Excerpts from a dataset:
===============

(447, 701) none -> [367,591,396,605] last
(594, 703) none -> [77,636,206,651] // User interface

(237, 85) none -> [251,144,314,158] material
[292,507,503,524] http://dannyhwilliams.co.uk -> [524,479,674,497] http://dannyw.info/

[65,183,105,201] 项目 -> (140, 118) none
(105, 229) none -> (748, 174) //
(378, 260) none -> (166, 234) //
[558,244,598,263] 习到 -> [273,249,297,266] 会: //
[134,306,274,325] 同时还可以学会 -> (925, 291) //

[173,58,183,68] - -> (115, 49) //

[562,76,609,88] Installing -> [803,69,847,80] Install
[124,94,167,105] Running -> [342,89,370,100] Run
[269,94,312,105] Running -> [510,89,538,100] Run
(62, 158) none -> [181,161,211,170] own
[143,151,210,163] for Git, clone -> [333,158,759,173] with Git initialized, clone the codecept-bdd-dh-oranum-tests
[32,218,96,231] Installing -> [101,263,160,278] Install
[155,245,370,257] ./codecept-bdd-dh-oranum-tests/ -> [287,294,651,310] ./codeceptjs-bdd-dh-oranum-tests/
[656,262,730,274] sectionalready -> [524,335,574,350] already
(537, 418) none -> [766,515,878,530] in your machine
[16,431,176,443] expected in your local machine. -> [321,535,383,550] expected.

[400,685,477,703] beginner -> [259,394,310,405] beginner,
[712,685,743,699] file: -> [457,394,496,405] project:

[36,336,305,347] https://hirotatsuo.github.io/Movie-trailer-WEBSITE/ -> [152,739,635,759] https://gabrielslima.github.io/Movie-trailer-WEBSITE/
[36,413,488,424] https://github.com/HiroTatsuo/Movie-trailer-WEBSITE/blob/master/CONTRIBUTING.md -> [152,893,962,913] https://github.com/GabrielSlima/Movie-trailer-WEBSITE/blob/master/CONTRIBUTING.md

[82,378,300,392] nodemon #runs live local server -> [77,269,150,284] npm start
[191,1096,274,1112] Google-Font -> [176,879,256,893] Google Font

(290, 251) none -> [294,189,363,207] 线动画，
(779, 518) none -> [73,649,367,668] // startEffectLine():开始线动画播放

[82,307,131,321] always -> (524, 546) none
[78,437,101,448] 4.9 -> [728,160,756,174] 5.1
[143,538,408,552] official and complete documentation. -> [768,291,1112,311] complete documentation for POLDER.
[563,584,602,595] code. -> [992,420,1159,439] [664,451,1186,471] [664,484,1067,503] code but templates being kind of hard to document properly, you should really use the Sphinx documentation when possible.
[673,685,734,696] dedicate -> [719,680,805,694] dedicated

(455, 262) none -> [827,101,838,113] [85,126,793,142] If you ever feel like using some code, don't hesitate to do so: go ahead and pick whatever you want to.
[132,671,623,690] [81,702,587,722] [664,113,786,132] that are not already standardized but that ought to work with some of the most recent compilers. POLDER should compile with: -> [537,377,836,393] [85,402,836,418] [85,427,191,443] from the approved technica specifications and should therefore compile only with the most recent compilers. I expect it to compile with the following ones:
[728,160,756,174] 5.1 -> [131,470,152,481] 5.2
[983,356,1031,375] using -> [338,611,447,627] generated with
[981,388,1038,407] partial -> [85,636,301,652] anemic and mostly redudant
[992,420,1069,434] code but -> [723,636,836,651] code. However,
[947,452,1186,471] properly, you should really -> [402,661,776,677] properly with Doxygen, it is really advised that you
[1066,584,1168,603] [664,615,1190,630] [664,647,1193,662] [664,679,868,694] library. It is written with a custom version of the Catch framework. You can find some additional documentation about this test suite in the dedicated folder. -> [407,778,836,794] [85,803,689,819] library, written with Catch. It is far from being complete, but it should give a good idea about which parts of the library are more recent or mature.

===============

**YOUR ASSIGNMENT**
Please go through the data above and copy each line that has the word "machine".

**ANSWER FOR THE TASK**
(537, 418) none -> [766,515,878,530] in your machine
[16,431,176,443] expected in your local machine. -> [321,535,383,550] expected.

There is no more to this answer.